== Records ==

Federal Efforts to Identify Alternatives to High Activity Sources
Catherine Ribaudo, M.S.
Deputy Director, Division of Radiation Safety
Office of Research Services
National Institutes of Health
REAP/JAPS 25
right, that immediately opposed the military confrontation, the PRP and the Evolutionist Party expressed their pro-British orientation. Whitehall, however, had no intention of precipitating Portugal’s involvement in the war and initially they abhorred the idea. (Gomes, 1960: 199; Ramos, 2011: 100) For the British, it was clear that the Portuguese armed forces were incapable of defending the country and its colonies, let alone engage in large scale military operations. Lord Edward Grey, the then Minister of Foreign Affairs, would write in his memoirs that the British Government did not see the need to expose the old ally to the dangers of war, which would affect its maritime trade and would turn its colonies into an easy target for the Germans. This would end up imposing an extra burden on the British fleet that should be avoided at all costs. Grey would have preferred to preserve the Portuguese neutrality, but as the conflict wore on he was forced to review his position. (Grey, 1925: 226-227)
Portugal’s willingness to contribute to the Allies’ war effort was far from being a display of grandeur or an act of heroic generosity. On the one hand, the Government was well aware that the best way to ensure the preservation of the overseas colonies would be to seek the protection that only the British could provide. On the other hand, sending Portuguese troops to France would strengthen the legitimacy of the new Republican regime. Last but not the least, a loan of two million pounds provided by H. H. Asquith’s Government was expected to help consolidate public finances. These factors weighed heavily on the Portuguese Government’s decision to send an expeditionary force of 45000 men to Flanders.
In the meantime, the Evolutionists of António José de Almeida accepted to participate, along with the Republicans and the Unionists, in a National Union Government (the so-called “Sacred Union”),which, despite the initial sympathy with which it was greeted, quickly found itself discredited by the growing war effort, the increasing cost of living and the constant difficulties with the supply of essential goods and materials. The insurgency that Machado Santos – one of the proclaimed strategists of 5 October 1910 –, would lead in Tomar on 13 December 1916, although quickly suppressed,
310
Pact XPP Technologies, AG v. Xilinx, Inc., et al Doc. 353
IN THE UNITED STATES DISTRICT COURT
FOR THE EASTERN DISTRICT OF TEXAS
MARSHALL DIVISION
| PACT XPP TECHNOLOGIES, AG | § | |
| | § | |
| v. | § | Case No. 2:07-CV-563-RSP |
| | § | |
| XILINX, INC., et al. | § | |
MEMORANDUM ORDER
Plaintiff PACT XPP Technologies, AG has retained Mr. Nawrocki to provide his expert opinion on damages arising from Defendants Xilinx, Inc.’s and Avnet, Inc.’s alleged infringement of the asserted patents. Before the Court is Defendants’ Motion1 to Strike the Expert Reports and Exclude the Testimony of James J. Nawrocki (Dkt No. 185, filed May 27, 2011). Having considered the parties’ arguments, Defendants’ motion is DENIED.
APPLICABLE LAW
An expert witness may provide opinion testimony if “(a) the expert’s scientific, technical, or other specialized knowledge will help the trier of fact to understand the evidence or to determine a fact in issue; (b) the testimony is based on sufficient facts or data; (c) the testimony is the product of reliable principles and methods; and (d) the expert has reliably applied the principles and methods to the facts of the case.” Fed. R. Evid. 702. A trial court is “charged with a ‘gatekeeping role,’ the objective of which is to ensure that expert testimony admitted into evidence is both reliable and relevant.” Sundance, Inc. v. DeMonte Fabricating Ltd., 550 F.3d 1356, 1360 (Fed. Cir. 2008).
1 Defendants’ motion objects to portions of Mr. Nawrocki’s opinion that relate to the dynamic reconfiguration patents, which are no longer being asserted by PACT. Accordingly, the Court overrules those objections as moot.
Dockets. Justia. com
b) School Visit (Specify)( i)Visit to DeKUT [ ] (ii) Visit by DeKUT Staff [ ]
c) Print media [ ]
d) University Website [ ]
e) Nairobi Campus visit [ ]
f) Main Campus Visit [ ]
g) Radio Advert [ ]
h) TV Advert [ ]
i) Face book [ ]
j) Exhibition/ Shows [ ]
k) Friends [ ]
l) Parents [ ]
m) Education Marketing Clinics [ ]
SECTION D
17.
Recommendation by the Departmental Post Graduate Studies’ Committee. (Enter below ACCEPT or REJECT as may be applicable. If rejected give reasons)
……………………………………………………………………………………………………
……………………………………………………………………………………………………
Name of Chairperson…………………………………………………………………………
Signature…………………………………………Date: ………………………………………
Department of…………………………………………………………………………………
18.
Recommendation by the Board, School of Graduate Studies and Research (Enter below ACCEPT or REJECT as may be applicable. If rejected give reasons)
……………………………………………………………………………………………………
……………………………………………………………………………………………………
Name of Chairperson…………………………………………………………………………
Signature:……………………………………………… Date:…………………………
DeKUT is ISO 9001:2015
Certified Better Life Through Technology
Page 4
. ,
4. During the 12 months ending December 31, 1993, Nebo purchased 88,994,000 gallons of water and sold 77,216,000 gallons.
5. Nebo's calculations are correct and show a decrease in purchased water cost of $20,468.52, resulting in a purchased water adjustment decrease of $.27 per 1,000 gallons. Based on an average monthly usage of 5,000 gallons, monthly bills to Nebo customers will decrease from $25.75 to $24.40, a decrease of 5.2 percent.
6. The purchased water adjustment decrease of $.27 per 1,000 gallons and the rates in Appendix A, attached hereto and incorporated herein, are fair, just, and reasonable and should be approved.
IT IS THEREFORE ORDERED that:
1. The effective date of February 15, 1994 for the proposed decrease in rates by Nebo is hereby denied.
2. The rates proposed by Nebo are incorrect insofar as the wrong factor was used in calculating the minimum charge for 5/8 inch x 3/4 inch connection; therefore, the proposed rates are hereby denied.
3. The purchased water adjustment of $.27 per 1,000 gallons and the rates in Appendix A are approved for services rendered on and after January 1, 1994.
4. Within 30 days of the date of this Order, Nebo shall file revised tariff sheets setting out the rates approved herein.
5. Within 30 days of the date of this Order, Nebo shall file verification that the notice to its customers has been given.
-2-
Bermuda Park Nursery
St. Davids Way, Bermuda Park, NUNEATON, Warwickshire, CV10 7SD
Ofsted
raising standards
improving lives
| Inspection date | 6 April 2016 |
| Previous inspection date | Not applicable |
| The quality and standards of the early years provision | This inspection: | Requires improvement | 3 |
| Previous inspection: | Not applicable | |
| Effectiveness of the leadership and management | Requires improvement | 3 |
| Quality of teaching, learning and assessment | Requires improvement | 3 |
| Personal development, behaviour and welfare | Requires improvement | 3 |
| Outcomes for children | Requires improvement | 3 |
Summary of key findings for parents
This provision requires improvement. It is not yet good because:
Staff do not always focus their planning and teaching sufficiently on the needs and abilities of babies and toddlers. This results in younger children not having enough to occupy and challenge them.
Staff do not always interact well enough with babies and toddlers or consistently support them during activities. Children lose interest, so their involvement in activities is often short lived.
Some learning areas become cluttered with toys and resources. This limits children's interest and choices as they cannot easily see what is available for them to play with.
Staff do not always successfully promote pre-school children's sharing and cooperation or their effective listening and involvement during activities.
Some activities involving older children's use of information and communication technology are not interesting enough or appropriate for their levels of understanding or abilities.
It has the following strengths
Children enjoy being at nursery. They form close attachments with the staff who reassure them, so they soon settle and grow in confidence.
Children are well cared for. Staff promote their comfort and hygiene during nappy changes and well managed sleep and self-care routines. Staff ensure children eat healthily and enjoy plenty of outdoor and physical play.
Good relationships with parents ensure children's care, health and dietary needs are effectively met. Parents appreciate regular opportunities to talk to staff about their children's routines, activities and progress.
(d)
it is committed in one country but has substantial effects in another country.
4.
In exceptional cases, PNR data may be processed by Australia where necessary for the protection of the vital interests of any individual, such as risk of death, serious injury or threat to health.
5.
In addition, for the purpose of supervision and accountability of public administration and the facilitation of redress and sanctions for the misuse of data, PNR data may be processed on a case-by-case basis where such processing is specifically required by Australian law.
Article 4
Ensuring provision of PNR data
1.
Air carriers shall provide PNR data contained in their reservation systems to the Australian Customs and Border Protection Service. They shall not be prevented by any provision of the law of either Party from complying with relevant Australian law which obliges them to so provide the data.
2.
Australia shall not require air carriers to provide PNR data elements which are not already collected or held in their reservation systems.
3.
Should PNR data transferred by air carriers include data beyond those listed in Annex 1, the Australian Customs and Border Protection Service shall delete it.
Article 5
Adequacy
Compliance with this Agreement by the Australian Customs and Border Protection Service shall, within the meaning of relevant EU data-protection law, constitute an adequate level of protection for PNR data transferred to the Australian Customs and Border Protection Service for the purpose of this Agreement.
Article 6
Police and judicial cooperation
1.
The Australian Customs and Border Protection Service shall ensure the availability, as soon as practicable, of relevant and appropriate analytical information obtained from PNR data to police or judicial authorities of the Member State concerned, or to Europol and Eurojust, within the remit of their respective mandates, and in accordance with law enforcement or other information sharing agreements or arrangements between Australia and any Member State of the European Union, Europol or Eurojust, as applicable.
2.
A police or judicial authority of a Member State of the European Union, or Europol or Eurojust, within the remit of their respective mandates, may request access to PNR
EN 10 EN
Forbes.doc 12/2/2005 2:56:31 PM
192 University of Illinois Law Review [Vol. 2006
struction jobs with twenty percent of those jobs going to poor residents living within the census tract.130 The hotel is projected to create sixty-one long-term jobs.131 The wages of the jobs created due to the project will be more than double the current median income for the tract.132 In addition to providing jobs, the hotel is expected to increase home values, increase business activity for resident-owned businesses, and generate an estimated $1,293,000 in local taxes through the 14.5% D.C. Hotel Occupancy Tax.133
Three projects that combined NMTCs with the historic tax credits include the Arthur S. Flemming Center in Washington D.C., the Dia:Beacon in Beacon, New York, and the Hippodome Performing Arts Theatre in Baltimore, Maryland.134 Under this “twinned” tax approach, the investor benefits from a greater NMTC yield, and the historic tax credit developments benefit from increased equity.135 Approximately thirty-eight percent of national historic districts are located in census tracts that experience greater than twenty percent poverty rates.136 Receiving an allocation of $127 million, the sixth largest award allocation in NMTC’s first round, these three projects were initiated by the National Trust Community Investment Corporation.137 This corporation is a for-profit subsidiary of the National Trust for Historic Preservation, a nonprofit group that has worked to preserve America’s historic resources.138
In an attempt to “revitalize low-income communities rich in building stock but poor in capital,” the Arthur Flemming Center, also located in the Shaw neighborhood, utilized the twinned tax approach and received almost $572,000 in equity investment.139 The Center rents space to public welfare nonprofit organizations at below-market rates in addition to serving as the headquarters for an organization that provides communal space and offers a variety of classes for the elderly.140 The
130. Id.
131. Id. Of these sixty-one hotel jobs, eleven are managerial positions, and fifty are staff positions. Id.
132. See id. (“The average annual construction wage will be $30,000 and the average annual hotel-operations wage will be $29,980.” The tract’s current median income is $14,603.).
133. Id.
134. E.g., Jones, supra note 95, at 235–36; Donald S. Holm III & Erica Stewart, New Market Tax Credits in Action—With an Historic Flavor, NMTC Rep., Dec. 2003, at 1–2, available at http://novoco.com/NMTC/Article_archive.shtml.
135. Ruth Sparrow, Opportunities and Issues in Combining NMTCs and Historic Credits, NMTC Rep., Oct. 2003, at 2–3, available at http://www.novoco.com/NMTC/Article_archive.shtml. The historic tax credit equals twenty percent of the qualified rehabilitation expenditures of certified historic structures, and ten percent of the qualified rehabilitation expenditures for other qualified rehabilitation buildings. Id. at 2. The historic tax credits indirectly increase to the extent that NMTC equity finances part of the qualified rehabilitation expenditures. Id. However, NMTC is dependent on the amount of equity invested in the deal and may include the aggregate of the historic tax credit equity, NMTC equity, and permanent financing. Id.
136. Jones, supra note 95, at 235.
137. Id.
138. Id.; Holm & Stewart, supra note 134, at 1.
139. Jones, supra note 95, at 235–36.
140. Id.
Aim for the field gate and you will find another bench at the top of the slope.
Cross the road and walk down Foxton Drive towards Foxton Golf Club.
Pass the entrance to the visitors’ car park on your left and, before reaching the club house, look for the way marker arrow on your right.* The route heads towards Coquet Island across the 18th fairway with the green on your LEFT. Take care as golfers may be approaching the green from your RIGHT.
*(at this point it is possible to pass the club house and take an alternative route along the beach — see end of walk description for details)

===

# About this task
Whenever the string "census" turns up in a line above, copy that line out.

# Your solution
struction jobs with twenty percent of those jobs going to poor residents living within the census tract.130 The hotel is projected to create sixty-one long-term jobs.131 The wages of the jobs created due to the project will be more than double the current median income for the tract.132 In addition to providing jobs, the hotel is expected to increase home values, increase business activity for resident-owned businesses, and generate an estimated $1,293,000 in local taxes through the 14.5% D.C. Hotel Occupancy Tax.133
Three projects that combined NMTCs with the historic tax credits include the Arthur S. Flemming Center in Washington D.C., the Dia:Beacon in Beacon, New York, and the Hippodome Performing Arts Theatre in Baltimore, Maryland.134 Under this “twinned” tax approach, the investor benefits from a greater NMTC yield, and the historic tax credit developments benefit from increased equity.135 Approximately thirty-eight percent of national historic districts are located in census tracts that experience greater than twenty percent poverty rates.136 Receiving an allocation of $127 million, the sixth largest award allocation in NMTC’s first round, these three projects were initiated by the National Trust Community Investment Corporation.137 This corporation is a for-profit subsidiary of the National Trust for Historic Preservation, a nonprofit group that has worked to preserve America’s historic resources.138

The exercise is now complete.